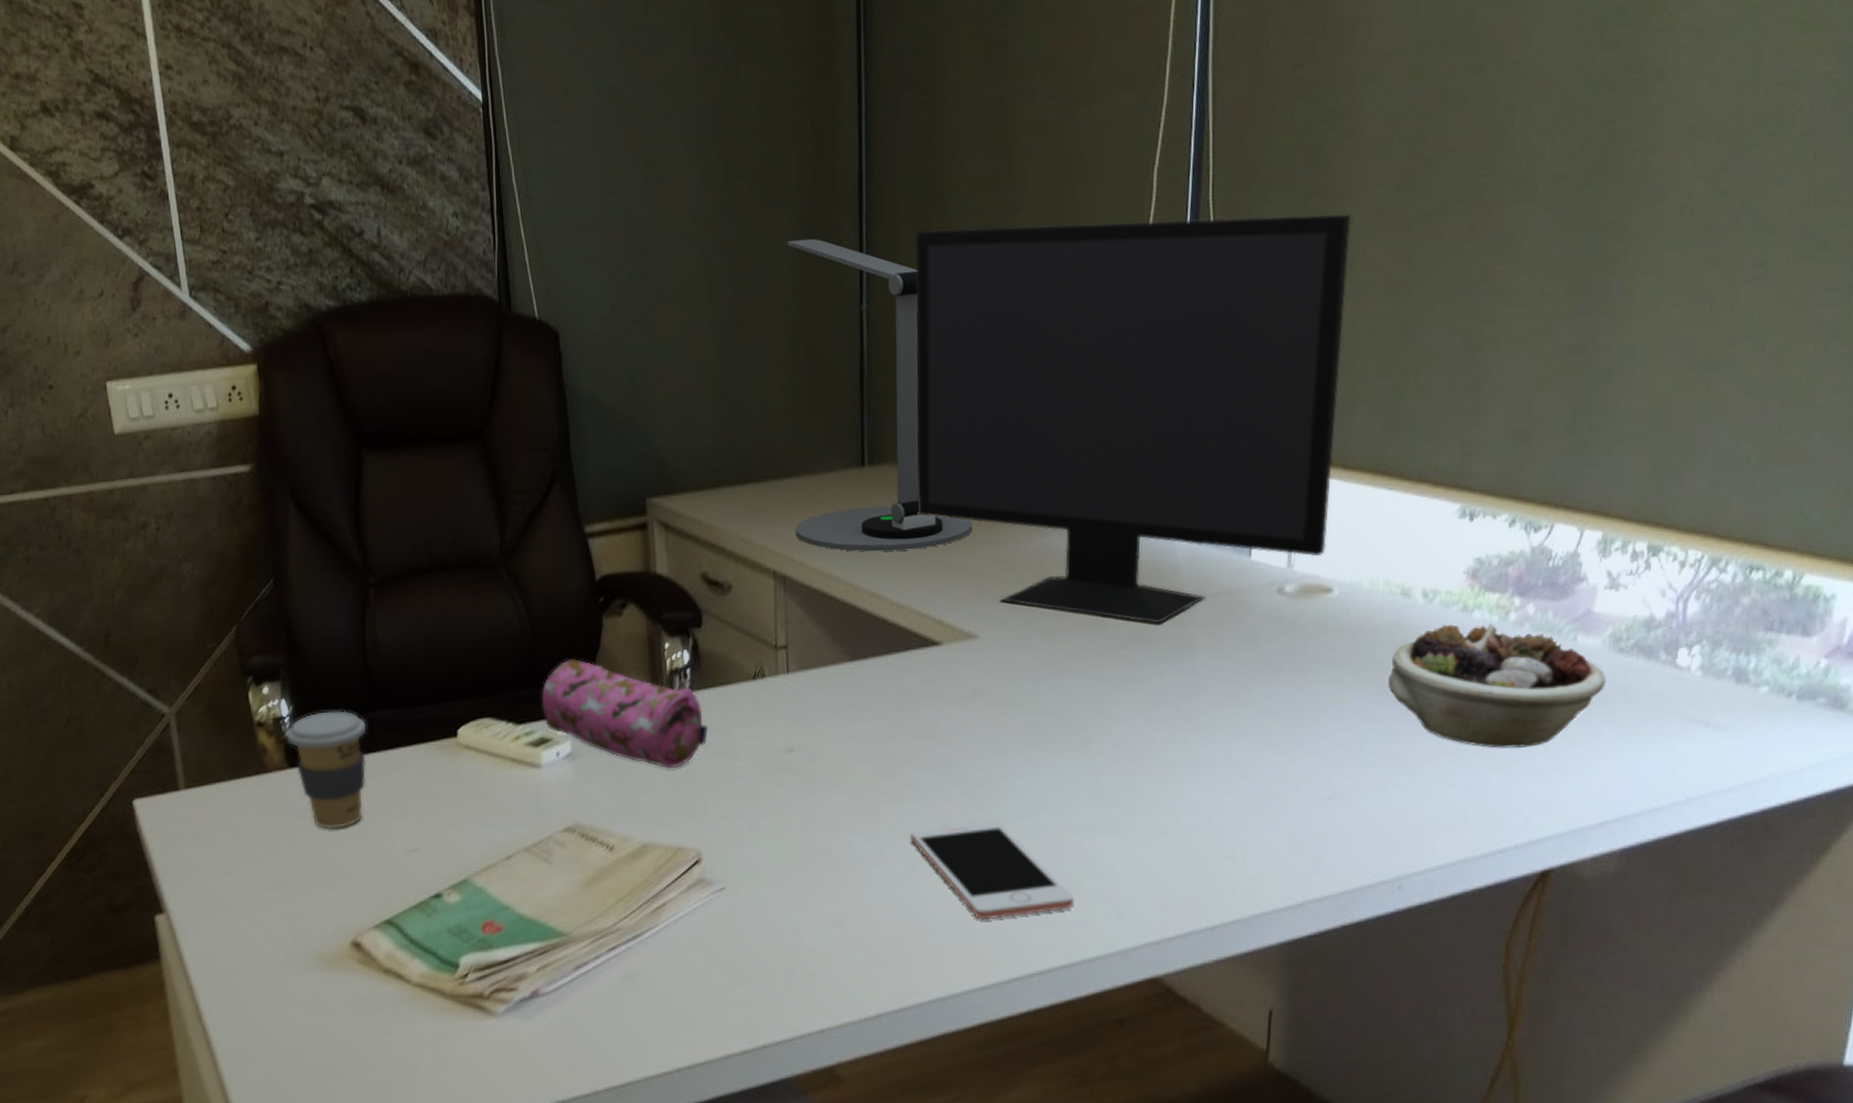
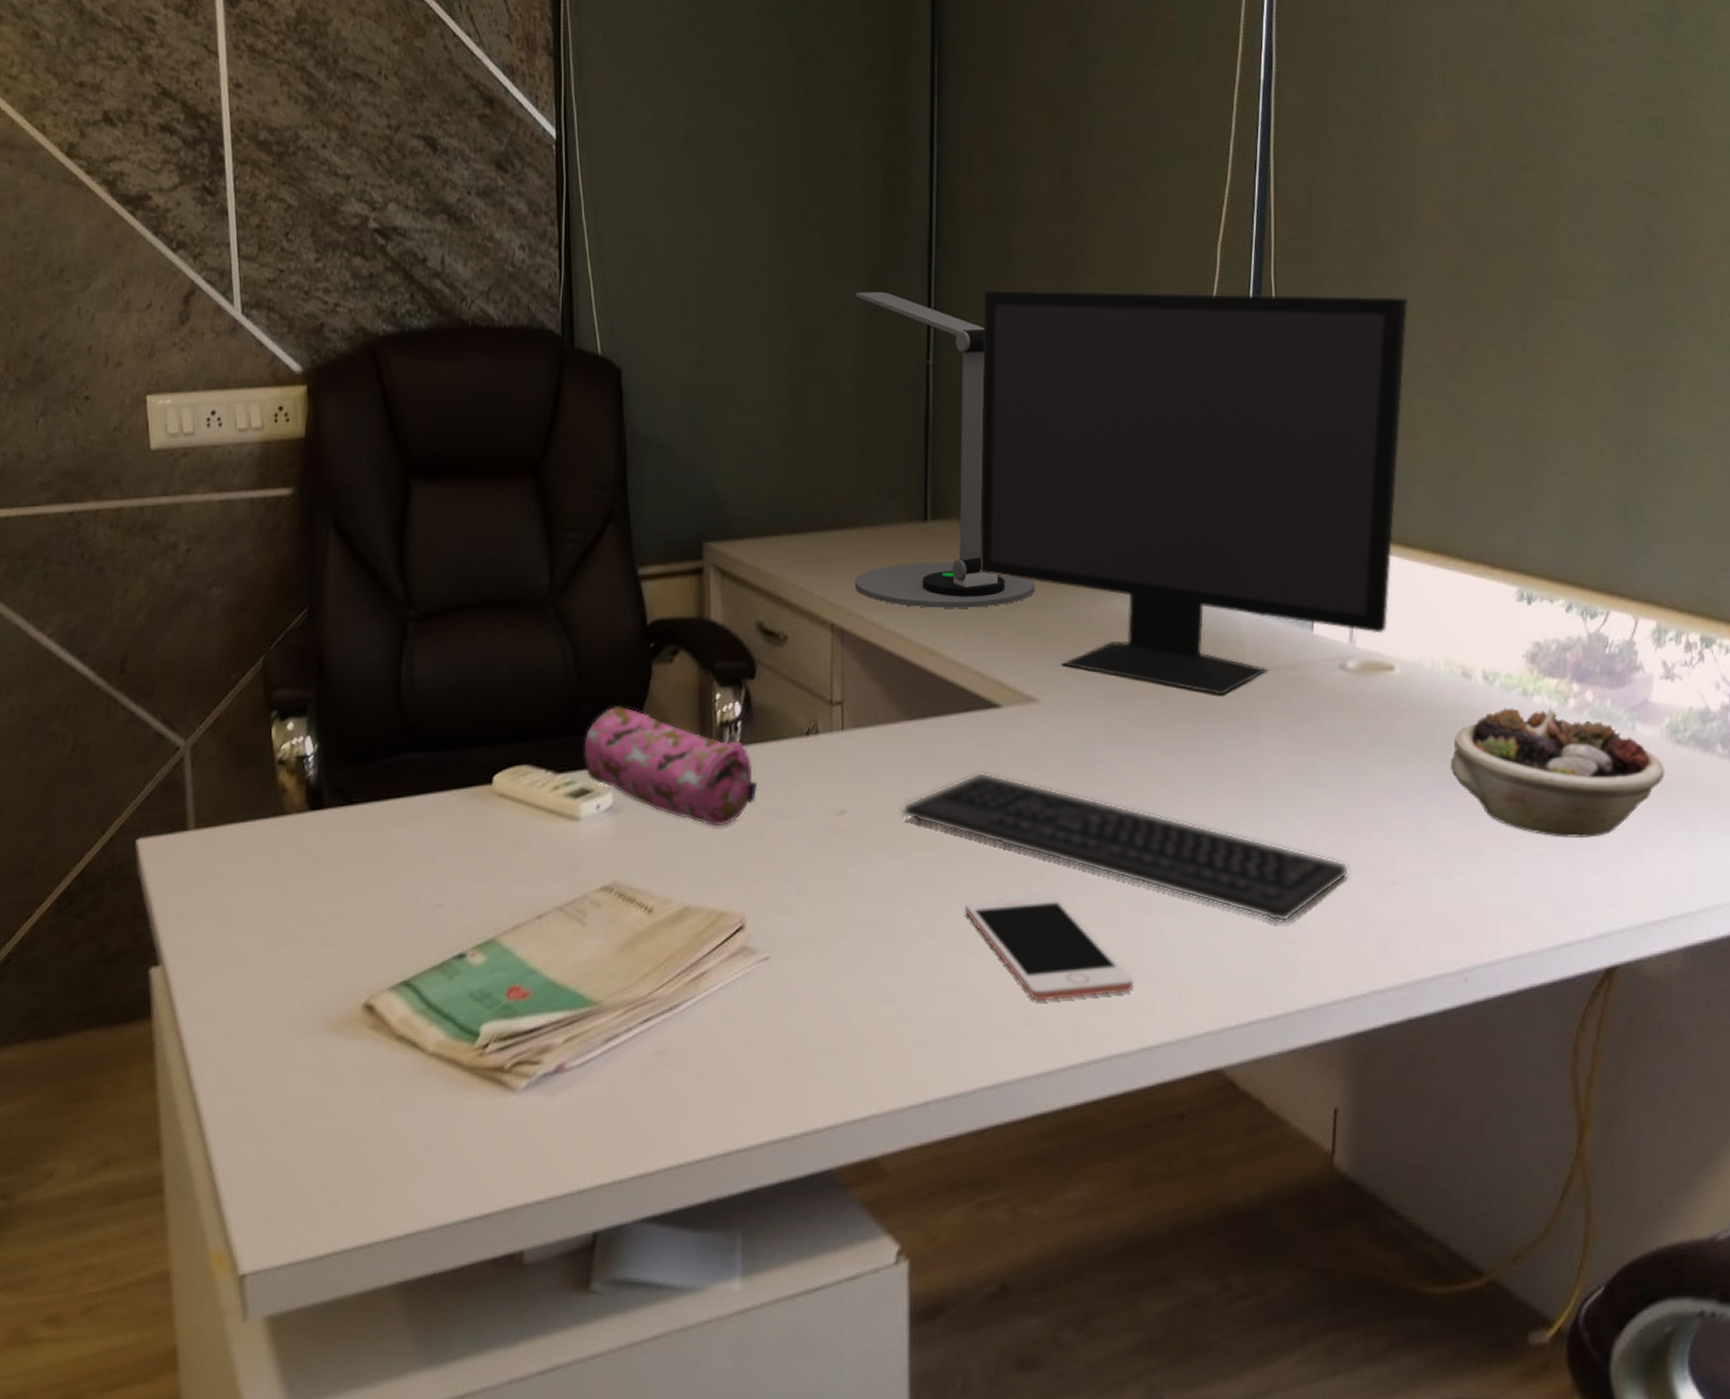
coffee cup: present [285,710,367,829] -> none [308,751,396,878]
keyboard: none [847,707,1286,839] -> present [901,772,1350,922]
□ □ □ □
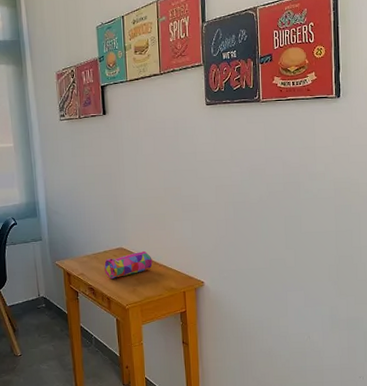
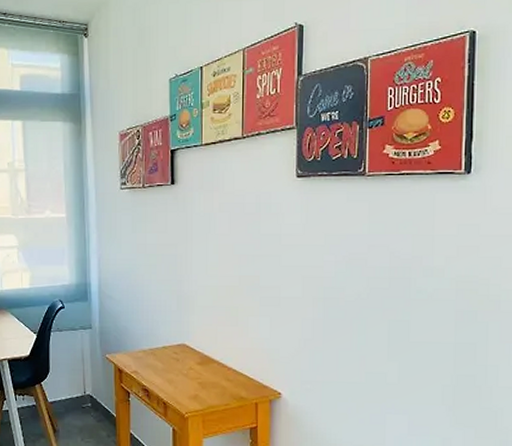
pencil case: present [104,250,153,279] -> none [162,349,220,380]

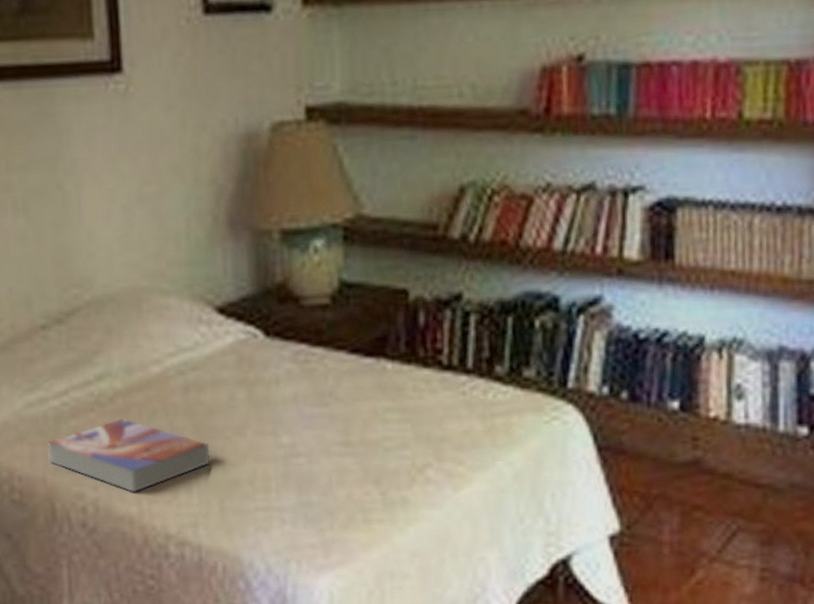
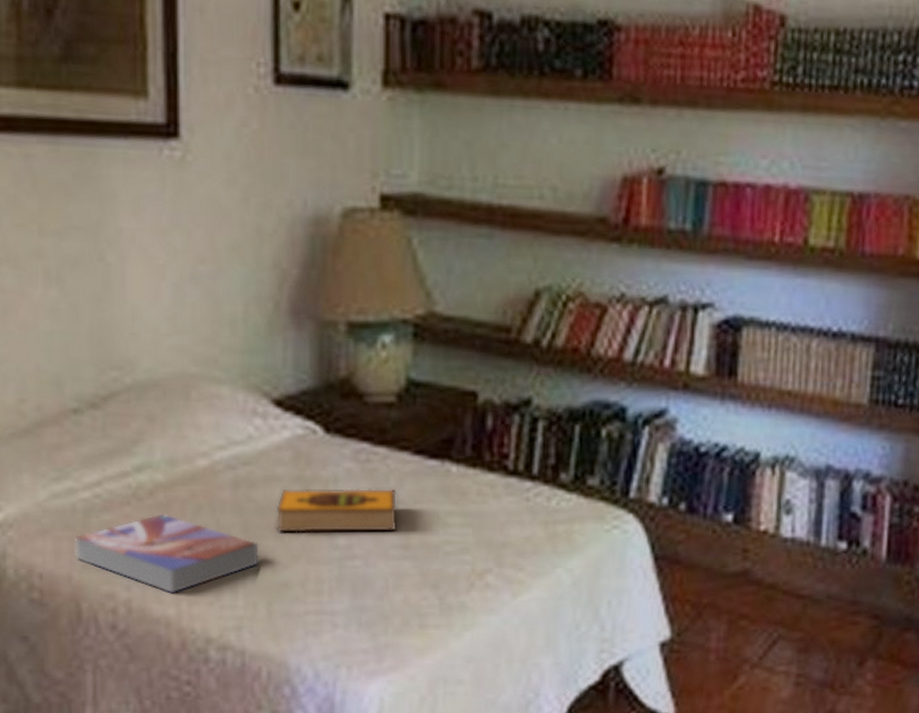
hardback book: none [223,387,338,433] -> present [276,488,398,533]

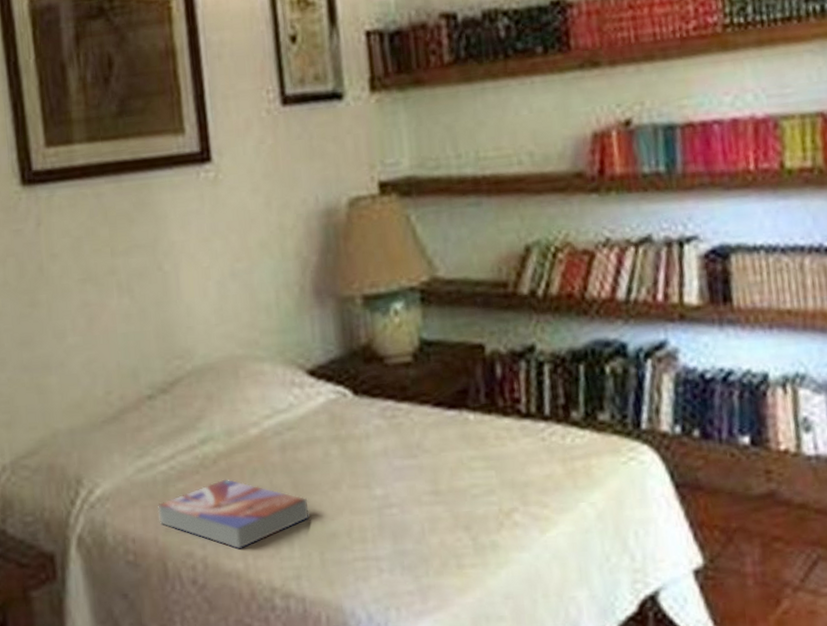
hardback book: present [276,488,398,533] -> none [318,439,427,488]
□ □ □ □
◆ **WHAT THE EXERCISE ASKS**
All that should be written out is the stretch of lines above between the one holding "coffee cup: present" and the one holding "keyboard: none [847,707,1286,839]", inclusive, exactly as given.

◆ **WRITTEN ANSWER**
coffee cup: present [285,710,367,829] -> none [308,751,396,878]
keyboard: none [847,707,1286,839] -> present [901,772,1350,922]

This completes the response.